選択した抜粋:
+ + +

イ 請求人は、平成18年5月17日に原処分庁に対し、国税通則法(以下「通則法」という。)第46条《納税の猶予の要件等》第2項に基づき、納税の猶予の申請(以下「本件猶予申請」という。)をした。
ロ 原処分庁は、これに対して、平成19年2月8日付で納税の猶予不許可処分(以下「本件不許可処分」という。)をした。
ハ 請求人は、この処分を不服として平成19年4月5日に異議申立てをしたところ、異議審理庁は、平成20年4月25日付で棄却の異議決定をした。
ニ 請求人は、異議決定を経た後の原処分に不服があるとして、平成20年5月25日に審査請求をした。

(3) 関係法令等

 別紙記載のとおりである。

(4) 基礎事実

 次の事実については、請求人及び原処分庁の双方に争いはなく、証拠により容易に認定できる。
イ 本件猶予申請に係る申請書(以下「本件猶予申請書」という。)には、要旨次の記載がある。
(イ) 「納税の猶予を受けようとする理由」欄
A 経営、生活状況について
(A) 平成11年から請負受注の減少及び請負金額の大幅低下により経営状態が悪化した。
(B) 上記(A)の経営悪化の状況下で、原処分庁が請求人の売掛債権を差し押さえたことにより請求人の仕事上の信用や個人的信用をも失い、請求人らは生きていく糧を失った。
B 財産状況について
(A) 原処分庁による請求人の不動産差押えにより金融機関等からの借入れが困難になり、請求人の親族等のほか、消費者金融からの借入れをした結果、資金繰りがつかない状況にある。
(B) 請求人の負債総額は、上記(A)の借入金総額○○○○円に地方税の滞納額○○○○円を加えた○○○○円である。

+ + +

セグメンテーション用データ:
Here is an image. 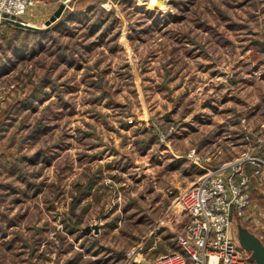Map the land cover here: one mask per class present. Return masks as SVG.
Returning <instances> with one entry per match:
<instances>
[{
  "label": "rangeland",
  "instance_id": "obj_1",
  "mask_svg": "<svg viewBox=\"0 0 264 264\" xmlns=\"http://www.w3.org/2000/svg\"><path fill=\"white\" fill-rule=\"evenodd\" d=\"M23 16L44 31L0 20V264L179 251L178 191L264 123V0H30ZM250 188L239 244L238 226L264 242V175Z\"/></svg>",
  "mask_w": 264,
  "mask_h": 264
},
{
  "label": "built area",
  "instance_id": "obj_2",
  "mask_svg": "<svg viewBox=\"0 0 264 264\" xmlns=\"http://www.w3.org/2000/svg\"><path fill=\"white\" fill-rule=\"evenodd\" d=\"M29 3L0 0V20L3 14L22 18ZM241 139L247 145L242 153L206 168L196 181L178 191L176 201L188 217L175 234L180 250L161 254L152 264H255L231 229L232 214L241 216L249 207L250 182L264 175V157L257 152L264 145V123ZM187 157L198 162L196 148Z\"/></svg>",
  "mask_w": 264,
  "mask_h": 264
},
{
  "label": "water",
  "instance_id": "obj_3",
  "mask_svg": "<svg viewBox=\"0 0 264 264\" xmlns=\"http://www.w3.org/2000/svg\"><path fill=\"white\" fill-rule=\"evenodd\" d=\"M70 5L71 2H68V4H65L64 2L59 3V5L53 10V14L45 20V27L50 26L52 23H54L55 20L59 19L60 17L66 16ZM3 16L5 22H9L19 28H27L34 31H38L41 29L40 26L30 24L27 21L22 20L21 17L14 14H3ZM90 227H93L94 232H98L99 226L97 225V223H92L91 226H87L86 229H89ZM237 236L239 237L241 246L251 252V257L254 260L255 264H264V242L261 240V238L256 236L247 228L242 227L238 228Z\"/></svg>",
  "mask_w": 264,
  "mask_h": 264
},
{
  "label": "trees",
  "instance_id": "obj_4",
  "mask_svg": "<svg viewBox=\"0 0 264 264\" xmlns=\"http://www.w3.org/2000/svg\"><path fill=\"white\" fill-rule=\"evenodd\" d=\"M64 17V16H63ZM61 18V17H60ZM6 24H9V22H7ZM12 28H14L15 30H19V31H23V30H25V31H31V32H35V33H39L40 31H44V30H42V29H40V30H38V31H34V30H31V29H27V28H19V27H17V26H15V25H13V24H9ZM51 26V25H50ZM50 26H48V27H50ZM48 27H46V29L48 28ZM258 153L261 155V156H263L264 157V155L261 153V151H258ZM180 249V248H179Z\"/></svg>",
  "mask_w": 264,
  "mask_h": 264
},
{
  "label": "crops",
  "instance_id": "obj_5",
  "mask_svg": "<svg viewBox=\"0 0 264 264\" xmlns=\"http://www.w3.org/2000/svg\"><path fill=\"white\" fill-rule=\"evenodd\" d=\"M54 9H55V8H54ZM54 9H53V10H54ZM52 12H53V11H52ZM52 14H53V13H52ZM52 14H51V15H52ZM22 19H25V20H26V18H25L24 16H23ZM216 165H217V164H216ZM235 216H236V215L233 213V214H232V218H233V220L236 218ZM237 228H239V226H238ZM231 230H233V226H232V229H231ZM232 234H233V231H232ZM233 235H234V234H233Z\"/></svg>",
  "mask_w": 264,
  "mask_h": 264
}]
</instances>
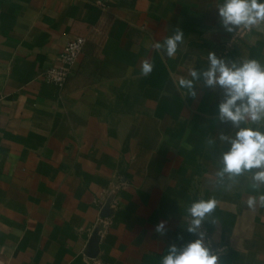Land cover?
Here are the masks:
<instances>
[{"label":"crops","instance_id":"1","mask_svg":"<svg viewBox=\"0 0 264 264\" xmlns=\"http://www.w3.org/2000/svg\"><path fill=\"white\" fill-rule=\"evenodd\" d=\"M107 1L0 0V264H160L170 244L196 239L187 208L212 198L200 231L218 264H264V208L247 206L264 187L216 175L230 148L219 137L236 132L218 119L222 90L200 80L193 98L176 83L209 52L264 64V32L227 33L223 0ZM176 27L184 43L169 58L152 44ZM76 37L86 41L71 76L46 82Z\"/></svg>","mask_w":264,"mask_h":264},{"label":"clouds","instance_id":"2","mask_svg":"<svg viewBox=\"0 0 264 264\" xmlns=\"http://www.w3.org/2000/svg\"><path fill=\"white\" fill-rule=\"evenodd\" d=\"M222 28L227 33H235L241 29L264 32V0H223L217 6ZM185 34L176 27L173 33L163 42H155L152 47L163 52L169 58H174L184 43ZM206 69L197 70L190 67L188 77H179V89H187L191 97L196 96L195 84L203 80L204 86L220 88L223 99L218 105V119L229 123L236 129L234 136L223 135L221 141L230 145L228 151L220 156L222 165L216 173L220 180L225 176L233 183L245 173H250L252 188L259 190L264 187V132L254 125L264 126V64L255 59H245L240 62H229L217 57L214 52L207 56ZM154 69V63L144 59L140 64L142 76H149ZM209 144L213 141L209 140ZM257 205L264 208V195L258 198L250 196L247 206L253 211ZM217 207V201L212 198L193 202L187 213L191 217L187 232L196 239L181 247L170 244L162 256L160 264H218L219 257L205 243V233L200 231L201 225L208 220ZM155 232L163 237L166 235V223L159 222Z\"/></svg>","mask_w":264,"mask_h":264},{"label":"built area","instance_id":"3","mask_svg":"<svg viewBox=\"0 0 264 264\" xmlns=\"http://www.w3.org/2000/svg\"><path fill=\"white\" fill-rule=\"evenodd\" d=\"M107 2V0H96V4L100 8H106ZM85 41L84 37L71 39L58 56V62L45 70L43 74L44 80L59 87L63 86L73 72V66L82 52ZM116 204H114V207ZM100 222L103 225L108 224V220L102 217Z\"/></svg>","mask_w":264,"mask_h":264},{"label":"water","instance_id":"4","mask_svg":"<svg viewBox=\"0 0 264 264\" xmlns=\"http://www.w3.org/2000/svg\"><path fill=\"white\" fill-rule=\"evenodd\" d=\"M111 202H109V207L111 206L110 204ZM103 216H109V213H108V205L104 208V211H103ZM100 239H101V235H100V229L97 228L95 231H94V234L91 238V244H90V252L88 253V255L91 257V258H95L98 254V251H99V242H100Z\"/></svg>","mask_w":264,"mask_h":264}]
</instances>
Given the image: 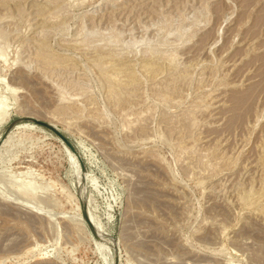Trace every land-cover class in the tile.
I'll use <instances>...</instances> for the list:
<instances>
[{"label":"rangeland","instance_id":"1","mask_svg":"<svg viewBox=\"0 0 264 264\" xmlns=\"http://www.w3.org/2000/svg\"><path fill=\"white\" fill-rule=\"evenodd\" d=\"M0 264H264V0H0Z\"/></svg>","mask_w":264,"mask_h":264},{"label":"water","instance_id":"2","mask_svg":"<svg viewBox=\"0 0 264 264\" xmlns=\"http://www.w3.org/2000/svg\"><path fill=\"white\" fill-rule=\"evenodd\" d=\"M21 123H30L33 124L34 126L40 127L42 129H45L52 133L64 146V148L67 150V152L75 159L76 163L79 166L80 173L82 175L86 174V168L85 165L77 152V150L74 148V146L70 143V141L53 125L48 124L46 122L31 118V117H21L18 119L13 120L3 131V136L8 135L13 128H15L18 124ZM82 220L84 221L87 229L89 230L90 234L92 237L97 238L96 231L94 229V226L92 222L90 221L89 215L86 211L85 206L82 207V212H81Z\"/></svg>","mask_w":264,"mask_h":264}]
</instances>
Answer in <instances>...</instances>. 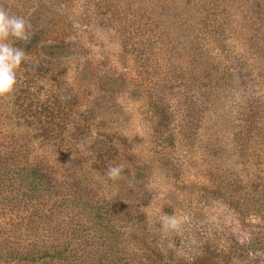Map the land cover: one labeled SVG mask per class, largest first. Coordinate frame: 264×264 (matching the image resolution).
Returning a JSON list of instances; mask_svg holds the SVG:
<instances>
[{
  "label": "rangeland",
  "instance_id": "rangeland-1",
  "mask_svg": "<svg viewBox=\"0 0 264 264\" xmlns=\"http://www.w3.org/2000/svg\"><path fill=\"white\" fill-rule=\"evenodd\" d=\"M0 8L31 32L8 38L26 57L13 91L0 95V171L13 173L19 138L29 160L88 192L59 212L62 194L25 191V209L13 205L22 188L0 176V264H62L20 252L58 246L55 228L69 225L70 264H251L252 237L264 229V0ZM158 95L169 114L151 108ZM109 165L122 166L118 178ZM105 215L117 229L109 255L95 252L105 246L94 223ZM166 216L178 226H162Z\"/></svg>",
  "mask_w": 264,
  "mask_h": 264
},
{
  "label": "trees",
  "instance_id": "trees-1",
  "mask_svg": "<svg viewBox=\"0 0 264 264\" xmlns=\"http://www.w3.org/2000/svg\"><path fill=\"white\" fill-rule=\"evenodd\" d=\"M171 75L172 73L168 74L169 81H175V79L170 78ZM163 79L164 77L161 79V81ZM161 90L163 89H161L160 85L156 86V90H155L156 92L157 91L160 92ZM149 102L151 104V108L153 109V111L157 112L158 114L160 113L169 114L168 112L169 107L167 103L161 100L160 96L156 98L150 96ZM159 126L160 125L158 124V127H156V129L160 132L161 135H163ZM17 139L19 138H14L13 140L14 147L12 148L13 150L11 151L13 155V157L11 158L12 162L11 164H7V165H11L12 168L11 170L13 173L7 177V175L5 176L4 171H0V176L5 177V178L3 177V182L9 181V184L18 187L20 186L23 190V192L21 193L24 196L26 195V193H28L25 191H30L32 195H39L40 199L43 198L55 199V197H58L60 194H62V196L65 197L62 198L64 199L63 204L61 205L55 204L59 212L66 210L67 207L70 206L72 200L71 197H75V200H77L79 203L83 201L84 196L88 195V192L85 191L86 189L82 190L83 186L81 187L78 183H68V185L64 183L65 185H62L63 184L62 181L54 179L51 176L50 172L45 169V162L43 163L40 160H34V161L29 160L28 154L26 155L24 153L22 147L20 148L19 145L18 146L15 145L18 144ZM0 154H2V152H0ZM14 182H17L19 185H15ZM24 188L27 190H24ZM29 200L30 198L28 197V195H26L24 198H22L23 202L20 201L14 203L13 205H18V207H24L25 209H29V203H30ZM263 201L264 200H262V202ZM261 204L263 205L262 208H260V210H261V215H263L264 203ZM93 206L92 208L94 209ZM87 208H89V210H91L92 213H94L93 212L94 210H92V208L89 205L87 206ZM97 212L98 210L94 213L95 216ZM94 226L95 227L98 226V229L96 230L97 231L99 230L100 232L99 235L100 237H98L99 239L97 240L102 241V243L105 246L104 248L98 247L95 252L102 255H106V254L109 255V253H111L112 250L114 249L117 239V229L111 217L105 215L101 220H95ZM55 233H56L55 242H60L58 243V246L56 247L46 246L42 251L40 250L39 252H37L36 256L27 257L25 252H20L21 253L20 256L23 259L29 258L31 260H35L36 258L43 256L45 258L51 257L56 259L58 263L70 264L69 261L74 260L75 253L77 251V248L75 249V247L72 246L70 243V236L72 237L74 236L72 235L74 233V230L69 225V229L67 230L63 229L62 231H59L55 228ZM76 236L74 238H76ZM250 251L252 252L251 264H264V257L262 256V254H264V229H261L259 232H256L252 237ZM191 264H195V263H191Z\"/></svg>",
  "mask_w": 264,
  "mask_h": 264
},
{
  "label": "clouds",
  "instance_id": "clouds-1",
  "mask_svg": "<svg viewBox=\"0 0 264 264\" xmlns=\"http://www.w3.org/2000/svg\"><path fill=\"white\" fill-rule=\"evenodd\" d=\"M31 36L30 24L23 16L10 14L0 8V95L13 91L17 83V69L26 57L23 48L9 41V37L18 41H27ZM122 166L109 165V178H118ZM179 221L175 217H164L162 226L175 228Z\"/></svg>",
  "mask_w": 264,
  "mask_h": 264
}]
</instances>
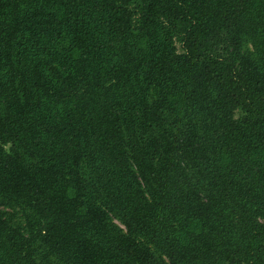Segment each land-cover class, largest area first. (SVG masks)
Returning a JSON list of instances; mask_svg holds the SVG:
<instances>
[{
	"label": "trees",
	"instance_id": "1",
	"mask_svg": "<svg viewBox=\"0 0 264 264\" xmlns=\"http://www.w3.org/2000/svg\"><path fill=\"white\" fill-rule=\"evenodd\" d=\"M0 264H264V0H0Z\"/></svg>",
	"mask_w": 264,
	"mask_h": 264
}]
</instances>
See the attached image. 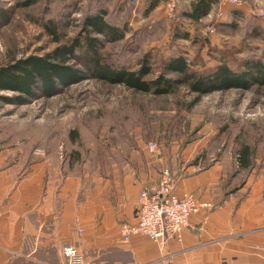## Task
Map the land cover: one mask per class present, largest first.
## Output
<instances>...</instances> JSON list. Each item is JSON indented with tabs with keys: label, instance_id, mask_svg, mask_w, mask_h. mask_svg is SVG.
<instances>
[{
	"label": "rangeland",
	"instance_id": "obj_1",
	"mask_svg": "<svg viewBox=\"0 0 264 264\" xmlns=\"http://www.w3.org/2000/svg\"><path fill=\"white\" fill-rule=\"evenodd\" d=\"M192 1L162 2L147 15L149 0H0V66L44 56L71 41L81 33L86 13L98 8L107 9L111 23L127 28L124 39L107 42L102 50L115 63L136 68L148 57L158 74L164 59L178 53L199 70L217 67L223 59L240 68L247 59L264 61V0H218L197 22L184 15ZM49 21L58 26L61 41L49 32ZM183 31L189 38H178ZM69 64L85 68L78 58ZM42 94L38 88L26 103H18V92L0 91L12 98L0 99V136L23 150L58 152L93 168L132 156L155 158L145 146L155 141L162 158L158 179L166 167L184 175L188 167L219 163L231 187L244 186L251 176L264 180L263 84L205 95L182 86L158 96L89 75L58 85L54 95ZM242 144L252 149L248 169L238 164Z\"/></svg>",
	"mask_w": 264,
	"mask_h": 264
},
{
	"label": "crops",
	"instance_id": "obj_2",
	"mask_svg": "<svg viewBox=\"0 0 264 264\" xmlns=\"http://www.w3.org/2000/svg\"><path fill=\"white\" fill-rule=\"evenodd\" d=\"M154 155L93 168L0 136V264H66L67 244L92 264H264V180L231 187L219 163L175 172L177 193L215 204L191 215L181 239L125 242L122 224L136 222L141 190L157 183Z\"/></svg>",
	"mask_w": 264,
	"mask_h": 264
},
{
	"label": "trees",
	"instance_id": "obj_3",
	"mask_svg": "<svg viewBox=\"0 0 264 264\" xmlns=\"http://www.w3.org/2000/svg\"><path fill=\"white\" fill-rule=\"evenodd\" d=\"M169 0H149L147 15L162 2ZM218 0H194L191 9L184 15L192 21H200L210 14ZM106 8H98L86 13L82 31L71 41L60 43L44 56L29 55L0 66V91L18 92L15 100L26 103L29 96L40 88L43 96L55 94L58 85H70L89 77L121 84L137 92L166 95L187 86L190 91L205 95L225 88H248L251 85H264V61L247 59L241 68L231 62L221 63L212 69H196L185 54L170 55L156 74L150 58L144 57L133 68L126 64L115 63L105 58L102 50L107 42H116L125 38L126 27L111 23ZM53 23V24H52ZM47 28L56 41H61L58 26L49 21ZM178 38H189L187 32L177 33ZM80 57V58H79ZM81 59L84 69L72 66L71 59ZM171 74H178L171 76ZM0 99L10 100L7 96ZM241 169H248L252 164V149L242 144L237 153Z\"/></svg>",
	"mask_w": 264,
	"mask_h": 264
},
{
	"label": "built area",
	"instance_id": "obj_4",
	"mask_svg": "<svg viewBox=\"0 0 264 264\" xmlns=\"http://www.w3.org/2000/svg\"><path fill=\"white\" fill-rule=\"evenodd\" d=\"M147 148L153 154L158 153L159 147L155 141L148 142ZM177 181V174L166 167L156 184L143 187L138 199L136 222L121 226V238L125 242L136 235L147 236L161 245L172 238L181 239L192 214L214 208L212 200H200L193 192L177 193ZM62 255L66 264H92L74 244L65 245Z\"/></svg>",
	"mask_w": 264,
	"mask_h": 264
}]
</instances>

+ + +

作業内容: 上にある納税の猶予に関する抜粋を、一字も変えずに全文抜き出すこと。

演習の解答:
イ 請求人は、平成18年5月17日に原処分庁に対し、国税通則法(以下「通則法」という。)第46条《納税の猶予の要件等》第2項に基づき、納税の猶予の申請(以下「本件猶予申請」という。)をした。
ロ 原処分庁は、これに対して、平成19年2月8日付で納税の猶予不許可処分(以下「本件不許可処分」という。)をした。
ハ 請求人は、この処分を不服として平成19年4月5日に異議申立てをしたところ、異議審理庁は、平成20年4月25日付で棄却の異議決定をした。
ニ 請求人は、異議決定を経た後の原処分に不服があるとして、平成20年5月25日に審査請求をした。

(3) 関係法令等

 別紙記載のとおりである。

(4) 基礎事実

 次の事実については、請求人及び原処分庁の双方に争いはなく、証拠により容易に認定できる。
イ 本件猶予申請に係る申請書(以下「本件猶予申請書」という。)には、要旨次の記載がある。
(イ) 「納税の猶予を受けようとする理由」欄
A 経営、生活状況について
(A) 平成11年から請負受注の減少及び請負金額の大幅低下により経営状態が悪化した。
(B) 上記(A)の経営悪化の状況下で、原処分庁が請求人の売掛債権を差し押さえたことにより請求人の仕事上の信用や個人的信用をも失い、請求人らは生きていく糧を失った。
B 財産状況について
(A) 原処分庁による請求人の不動産差押えにより金融機関等からの借入れが困難になり、請求人の親族等のほか、消費者金融からの借入れをした結果、資金繰りがつかない状況にある。
(B) 請求人の負債総額は、上記(A)の借入金総額○○○○円に地方税の滞納額○○○○円を加えた○○○○円である。